Deux études primordiales
Les résultats sont encourageants, manifestes et témoignent surtout de l'importance d'une intervention précoce. Une étude portant sur 5 000 enfants nés depuis 2011 avant 35 semaines de gestation est actuellement menée, qui propose de faire un examen clinique à l'âge de deux ans afin d'évaluer le risque de paralysie cérébrale. « Même si la lésion est précoce, il faut du temps avant que le diagnostic soit posé », explique le Dr Arnaud. De son côté, le réseau SCPE (Surveillance of cerebral palsy in Europe) dispose d'une base de données se surveillance de plus de 20 000 enfants nés entre 1975 et 2007. Elles attestent une diminution marquée de la prévalence de la paralysie cérébrale sur la dernière décennie d'environ 2% en moyenne par an, la fréquence des cas de plus grande sévérité ayant également diminué.
Une baisse dans tous les pays
Environ 27% des enfants avec paralysie cérébrale nés entre 2004 et 2006 avaient une atteinte motrice conduisant à une nécessaire utilisation d'un fauteuil roulant, ils étaient environ 33% pour les générations 1998 à 2003. « Même si la fréquence de paralysie cérébrale n'est pas la même dans toute l'Europe, on constate qu'elle est en baisse dans tous les pays », confirme le Dr Arnaud. Ces résultats soulignent l'importance de se doter des bons outils pour suivre les tendances épidémiologiques et mesurer l'impact des rééducations dispensées par les kinésithérapeutes, ergothérapeutes, orthophonistes et psychomotriciens. Avec l'objectif, in fine, de faire évoluer les pratiques et de proposer un autre avenir…

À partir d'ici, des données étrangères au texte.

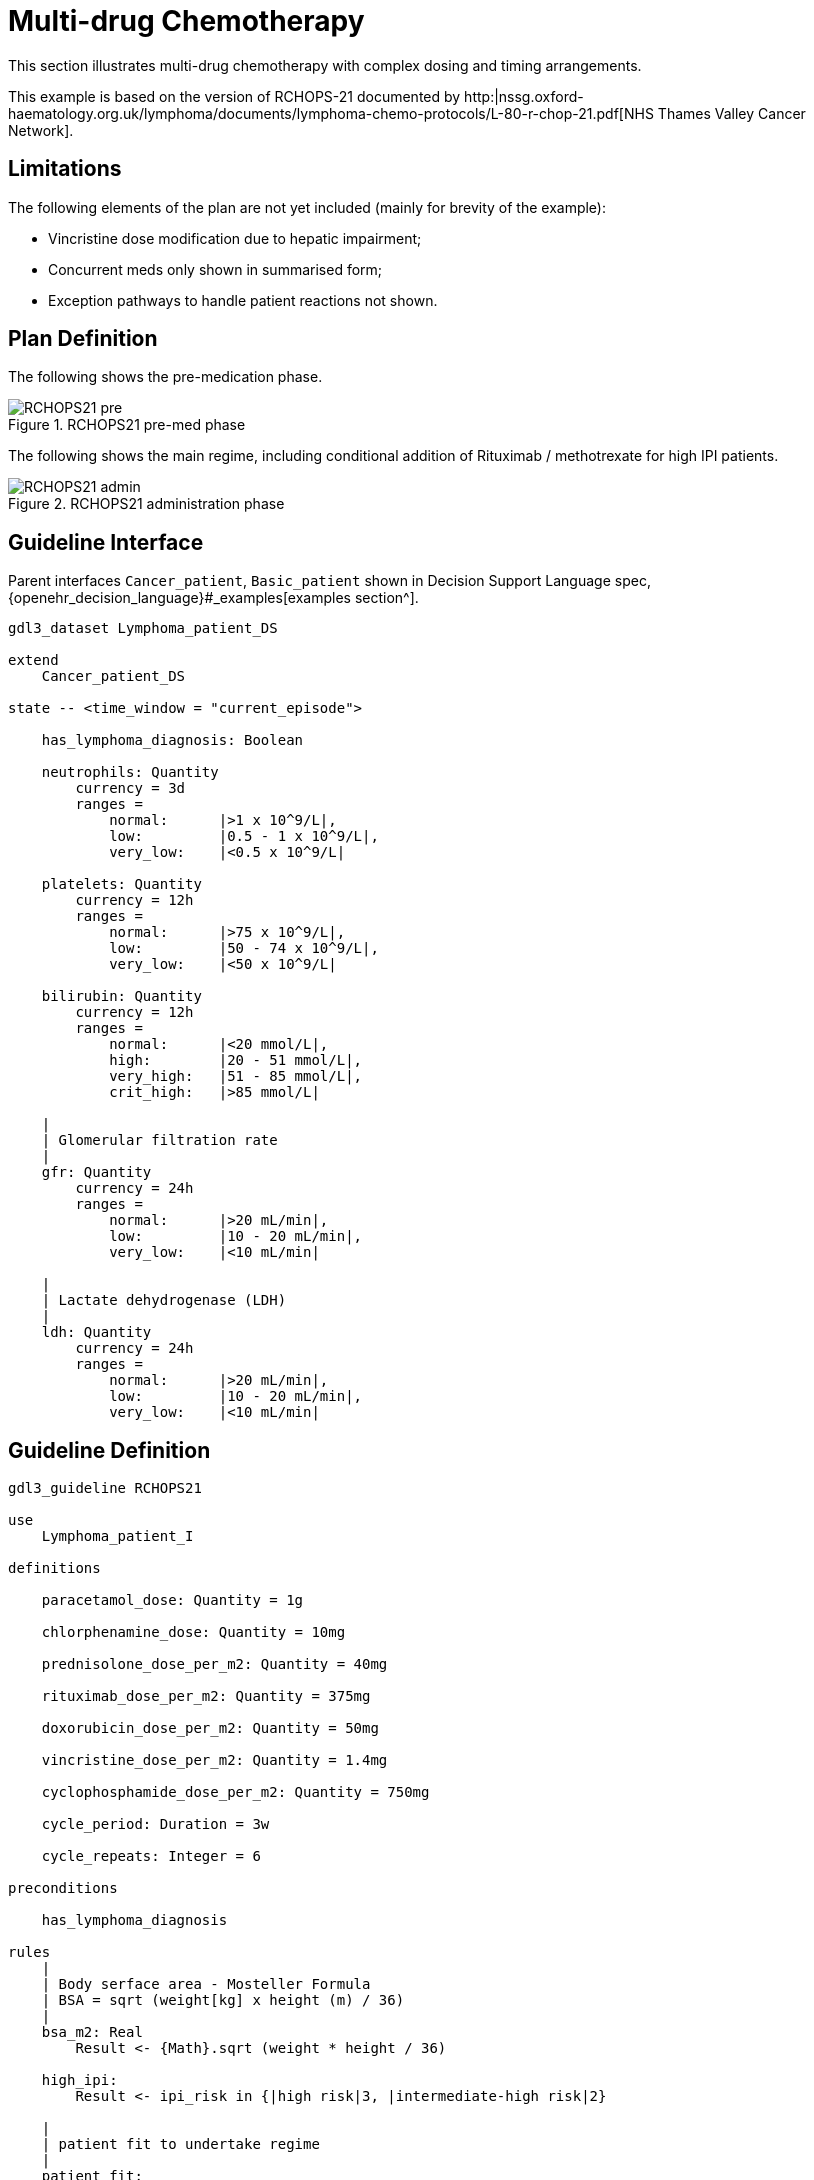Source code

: = Multi-drug Chemotherapy

This section illustrates multi-drug chemotherapy with complex dosing and timing arrangements.

This example is based on the version of RCHOPS-21 documented by http:|nssg.oxford-haematology.org.uk/lymphoma/documents/lymphoma-chemo-protocols/L-80-r-chop-21.pdf[NHS Thames Valley Cancer Network].

== Limitations

The following elements of the plan are not yet included (mainly for brevity of the example):

* Vincristine dose modification due to hepatic impairment;
* Concurrent meds only shown in summarised form;
* Exception pathways to handle patient reactions not shown.

== Plan Definition

The following shows the pre-medication phase.

[.text-center]
.RCHOPS21 pre-med phase
image::{diagrams_uri}/RCHOPS21-pre.svg[id=rchops_pre, align="center"]

The following shows the main regime, including conditional addition of Rituximab / methotrexate for high IPI patients.

[.text-center]
.RCHOPS21 administration phase
image::{diagrams_uri}/RCHOPS21-admin.svg[id=rchops_admin, align="center"]

== Guideline Interface

Parent interfaces `Cancer_patient`, `Basic_patient` shown in Decision Support Language spec, {openehr_decision_language}#_examples[examples section^].

----
gdl3_dataset Lymphoma_patient_DS 

extend
    Cancer_patient_DS

state -- <time_window = "current_episode">

    has_lymphoma_diagnosis: Boolean

    neutrophils: Quantity
        currency = 3d
        ranges =
            normal:      |>1 x 10^9/L|,
            low:         |0.5 - 1 x 10^9/L|,
            very_low:    |<0.5 x 10^9/L|

    platelets: Quantity
        currency = 12h
        ranges =
            normal:      |>75 x 10^9/L|,
            low:         |50 - 74 x 10^9/L|,
            very_low:    |<50 x 10^9/L|

    bilirubin: Quantity
        currency = 12h
        ranges =
            normal:      |<20 mmol/L|,
            high:        |20 - 51 mmol/L|,
            very_high:   |51 - 85 mmol/L|,
            crit_high:   |>85 mmol/L|

    |
    | Glomerular filtration rate
    |
    gfr: Quantity
        currency = 24h
        ranges =
            normal:      |>20 mL/min|,
            low:         |10 - 20 mL/min|,
            very_low:    |<10 mL/min|

    |
    | Lactate dehydrogenase (LDH)
    |
    ldh: Quantity
        currency = 24h
        ranges =
            normal:      |>20 mL/min|,
            low:         |10 - 20 mL/min|,
            very_low:    |<10 mL/min|

----

== Guideline Definition

----
gdl3_guideline RCHOPS21 

use 
    Lymphoma_patient_I

definitions

    paracetamol_dose: Quantity = 1g

    chlorphenamine_dose: Quantity = 10mg

    prednisolone_dose_per_m2: Quantity = 40mg    
            
    rituximab_dose_per_m2: Quantity = 375mg
    
    doxorubicin_dose_per_m2: Quantity = 50mg
    
    vincristine_dose_per_m2: Quantity = 1.4mg

    cyclophosphamide_dose_per_m2: Quantity = 750mg
            
    cycle_period: Duration = 3w
    
    cycle_repeats: Integer = 6
    
preconditions

    has_lymphoma_diagnosis
    
rules
    |
    | Body serface area - Mosteller Formula
    | BSA = sqrt (weight[kg] x height (m) / 36)
    |
    bsa_m2: Real
        Result <- {Math}.sqrt (weight * height / 36)

    high_ipi:
        Result <- ipi_risk in {|high risk|3, |intermediate-high risk|2}

    |
    | patient fit to undertake regime
    |
    patient_fit: 
        Result <- not
            (platelets.range = |very_low| or
             neutrophils.range = |very_low|)
        
    prednisolone_dose: Quantity
        Result <- prednisolone_dose_per_m2 * bsa_m2

    rituximab_dose: Quantity
        Result <- rituximab_dose_per_m2 * bsa_m2

    doxorubicin_dose: Quantity
        Result <- doxorubicin_dose_per_m2 * bsa_m2 *
            map bilirubin.range
                |high|:        0.5
                |very_high|:   0.25
                |crit_high|:   0.0

    prednisolone_dose: Quantity
        Result <- prednisolone_dose_per_m2 * bsa_m2

    |
    | TODO: hepatic impairment dose modification
    |
    vincristine_dose: Quantity
        Result <- vincristine_dose_per_m2 * bsa_m2

    |
    | CHECK: is low platelets and GFR dose modification 
    | cumulative?
    |
    cyclophosphamide_dose: Quantity
        Result <- cyclophosphamide_dose_per_m2 * bsa_m2
            * map platelets.range
                |normal|:      1
                |low|:         0.75
            * map gfr.range
                |normal|:      1
                |low|:         0.75
                |very_low|:    0.5
    
    |
    | International Prognostic Index
    | ref: https:|en.wikipedia.org/wiki/International_Prognostic_Index
    |
    | One point is assigned for each of the following risk factors:
    |     Age greater than 60 years
    |     Stage III or IV disease
    |     Elevated serum LDH
    |     ECOG/Zubrod performance status of 2, 3, or 4
    |     More than 1 extranodal site
    |
    | The sum of the points allotted correlates with the following risk groups:
    |     Low risk (0-1 points) - 5-year survival of 73%
    |     Low-intermediate risk (2 points) - 5-year survival of 51%
    |     High-intermediate risk (3 points) - 5-year survival of 43%
    |     High risk (4-5 points) - 5-year survival of 26%
    |
    ipi_raw_score: Integer
        if age > 60
            Result <- Result + 1

        if staging in {|stage III|, |stage IV|}
            Result <- Result + 1
        
        if ldh > LDH_normal
            Result <- Result + 1

        if ecog > 1
            Result <- Result + 1
            
        if extranodal_sites > 1
            Result <- Result + 1
        
    ipi_risk: Terminology_code
        Result <- 
            map ipi_raw_score
                |0..1|  : |low risk: 5y survival - 73%|0
                2       : |intermediate-low risk: 5y survival - 51%|1
                3       : |intermediate-high risk: 5y survival - 43%|2
                |4..5|  : |high risk: 5y survival - 26%|3
    
        
----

Un appel à projet et une enquête
La Fondation a, dans ce contexte, mené en 2017 l'enquête ESPaCe (Enquête satisfaction paralysie cérébrale) auprès de familles concernées, qui va permettre de faire un état des lieux des soins et de leur organisation, avec pour objectif d'améliorer la prise en charge de la rééducation motrice. Elle va par ailleurs engager 1,5 million d'euros sur 3 à 5 ans pour un ou deux projets de recherche portant sur la prévention dans les populations à risque ou l'amélioration de la vie des personnes atteintes (plus d'infos en lien ci-dessous). Avec ce « Grand projet 2018 », elle souhaite favoriser des équipes internationales, multidisciplinaires, pour obtenir des avancées significatives dans ce domaine encore mal connu.
D'autres combats…
L'autre axe de recherche, c'est la gestion de la douleur ; trois enfants sur quatre en seraient victimes (article en lien ci-dessous). « Lorsque notre fondation est née, nous nous sommes rendu compte que c'était un sujet récurrent pour les familles, explique Alain Chatelain. Nous pensions qu'elles allaient nous dire que leur priorité était de voir leur enfant marcher, parler… Eh bien non, c'était de ne plus le voir souffrir. » Il rappelle que l'espérance de vie n'est pas altérée par la paralysie cérébrale même si, en cas de polyhandicap plus lourd, certains risques, comme les fausses routes, peuvent constituer un danger.